Mustapha Gagui, membre syndical à l'Union générale tunisienne du travail (UGTT), dont trois portefeuilles ministériels au sein du gouvernement de transition ont été refusés par cette formation importante, rencontré hier à Tunis, nous parle des manifestations populaires revendiquant la «chute du gouvernement» et fait «appel au peuple algérien pour soutenir la révolte tunisienne». Le Temps d'Algérie : Les manifestations se poursuivent, exigeant la chute du gouvernement de transition. L'UGTT soutient-elle cette démarche ? Mustapha Gagui : Nous soutenons et encadrons les revendications populaires, et ce, depuis le début des événements. Le gouvernement de transition comprend des ministres issus du Rassemblement constitutionnel démocratique (RCD) et le peuple ne veut pas de ce parti. Ils doivent quitter leurs postes. C'est une revendication venant de toutes les franges, de toutes les tendances politiques et toutes les sensibilités du peuple tunisien.
Jusqu'à quand peut durer cette manifestation populaire ? Jusqu'à ce que les revendications du peuple tunisien soient satisfaites. Le peuple exige le départ de tous les symboles du RCD. Mon frère Saïd, qui était syndicaliste à l'UGTT, est décédé lors des événements du 26 janvier 1978, sous la torture au siège du ministère de l'Intérieur à l'époque. Moi-même j'ai été emprisonné en 1985. De nombreux autres Tunisiens ont connu le même sort. Nous ne voulons pas de l'ancien régime qui a privé les Tunisiennes et les Tunisiens de la liberté, de la démocratie et qui a torturé le peuple.
Est-il vrai que des craintes sont ressenties quant à l'éventualité de l'accès au pouvoir des islamistes en Tunisie ? Les aspirations du peuple et des partis politiques tunisiens est d'avoir le droit d'activité et d'expression à tous, sans exception, avec l'interdiction de l'exploitation de la religion en politique. Nous voulons une nouvelle Constitution et de nouvelles lois qui n'excluent personne, ni aucun parti politique, qui consacrent une rupture totale avec l'ancien régime, consacrent une rupture avec la pensée unique, consacrent les libertés individuelles et collectives. Nous sommes pour un régime démocratique et parlementaire qui réponde aux aspirations du peuple tunisien à la démocratie, la dignité et la liberté.
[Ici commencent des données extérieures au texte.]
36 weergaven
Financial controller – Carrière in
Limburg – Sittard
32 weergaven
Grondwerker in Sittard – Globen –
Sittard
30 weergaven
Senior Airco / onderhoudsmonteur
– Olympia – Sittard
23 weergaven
Pour quelles raisons vous êtes-vous retirés du gouvernement de transition ? Il faut vous dire que nous n'avions pas été informés de la composante politique du gouvernement de transition ni qu'il comprend des membres du RCD ; en l'apprenant, nous avons refusé d'entrer au gouvernement, avant même de prêter serment.
Etes-vous satisfait des mesures prises par le gouvernement de transition, dont l'amnistie générale ? Ce sont des revendications qui datent du début des années 1990, exprimées par l'UGTT, parmi elles l'instauration de la justice, la répartition équitable des richesses et la dissolution de la sécurité des établissements universitaires.
Quelle serait votre politique envers l'Algérie ? Nous militons pour un Maghreb arabe unifié, sans aucune séparation entre les peuples de la région, dépassant les frontières établies par le colonialisme.
Quel message voudriez-vous adresser au peuple algérien ? Nous demandons au peuple algérien de soutenir la révolte du peuple tunisien. Nous souhaitons de nos amis algériens de nous soutenir moralement.